In the case of some items the main entry has been subdivided into sections under roman numeration. It has not always been easy to decide whether such an entry should be so subdivided or should preferably have been broken up into several main entries. If the volume is usually found embracing all the subdivisions, the former treatment has been adopted. The same method has also sometimes been used with a number of works forming a single series. The reader's forbearance is craved for any inconsistency of treatment.
Title-pages and short titles are given when present. If there is no title-page the entry is described under the heading of the first page. A few items have no heading, and have, therefore, a descriptive title assigned to them.
In the title-pages descriptive details, such as "Royal Arms," "Cut," &c., are given in square brackets; otherwise the lettering is as on the title-page.
The size of page is given in millimetres, and is that of the paper in the copy examined. The number of pages is given to the last printed page of the actual work, omitting blanks at the end or pages of advertisement. Subsidiary pagination has been noted. Occasionally it has been thought advisable to specify the size of type. Illustrations are generally noted.
Following the measurements, pagination, &c., will be found a general description of contents, which has, in some cases, been made somewhat detailed. But no attempt has been made to appraise the merits, literary or otherwise, of such contents.
An introductory essay has been prefixed to the actual bibliography. A short review has been made of the sources of the Maori literature dealt with, in which an endeavour has been made to trace the history of the various Mission and other private presses concerned. The most important collections of Maori books and pamphlets are mentioned, and a sketch given of the bibliographical material hitherto available. A few special page viclasses of entries are dealt with, such as Bibles, Prayer Books, and newspapers; and some interesting notes have been added with regard to unfinished works and variations between copies of a single edition.
An alphabetical index has been provided, also a list of authors and translators, and one of printers.

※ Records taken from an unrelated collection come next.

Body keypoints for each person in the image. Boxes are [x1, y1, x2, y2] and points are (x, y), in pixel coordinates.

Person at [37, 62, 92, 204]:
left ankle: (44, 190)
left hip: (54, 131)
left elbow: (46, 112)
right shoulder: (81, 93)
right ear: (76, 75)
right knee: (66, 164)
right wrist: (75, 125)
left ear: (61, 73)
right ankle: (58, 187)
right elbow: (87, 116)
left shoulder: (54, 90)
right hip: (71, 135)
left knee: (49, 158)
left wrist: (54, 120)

The compilation of this catalogue has, it must be admitted, involved a certain amount of drudgery, but this has been more than set off by the satisfaction of successful' quest; and the monotony of lists of Acts of Parliament and public papers has been outweighed by the interest of problems raised in regard to many of the early publications; while there was always the possibility of some delightful surprise, such as finding Sir George Grey setting type in Bishop Selwyn's printing office at Waimate in 1845 (see No. 126).
It would be lunacy to hope that the list here given is complete—or ever can be complete—and vanity to claim that it is free from errors; but it is hoped that at least it may be useful.

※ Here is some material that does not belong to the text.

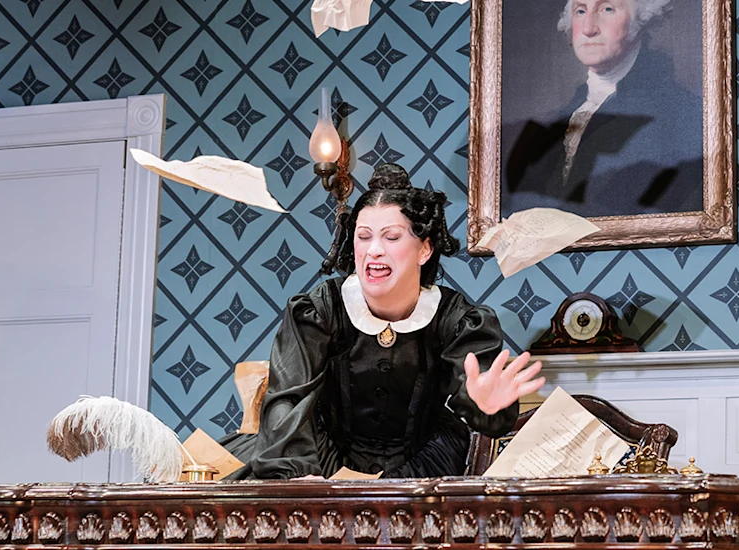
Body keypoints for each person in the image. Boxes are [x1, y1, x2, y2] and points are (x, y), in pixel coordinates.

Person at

With a view to making a second edition more complete and accurate, the writer will be glad to receive from users of this work any additions or corrections which ought to be made, particularly details of items which have not yet been seen.

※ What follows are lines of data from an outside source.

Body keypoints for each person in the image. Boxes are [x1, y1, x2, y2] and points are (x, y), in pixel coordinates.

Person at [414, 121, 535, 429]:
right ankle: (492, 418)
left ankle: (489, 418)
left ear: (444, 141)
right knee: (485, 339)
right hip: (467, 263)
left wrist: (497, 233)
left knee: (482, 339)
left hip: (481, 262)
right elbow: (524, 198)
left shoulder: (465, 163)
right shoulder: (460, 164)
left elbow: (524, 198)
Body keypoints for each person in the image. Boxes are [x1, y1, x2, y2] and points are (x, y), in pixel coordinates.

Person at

In addition to the gentlemen mentioned in earlier paragraphs, thanks are due to Mr. H. S. King, of the Native Department, for information in regard to Maori translations of Acts of Parliament; also to a large number of personal friends and acquaintances for a kindly indulgence in allowing the examination of books and papers, and for open-handed generosity in the bestowal of specimens of the greatest interest and value; and, lastly, to the Government Printer and his staff for their courteous assistance and expedition in putting this work through the press.
Herbert W. Williams.Naurea, February 20, 1924.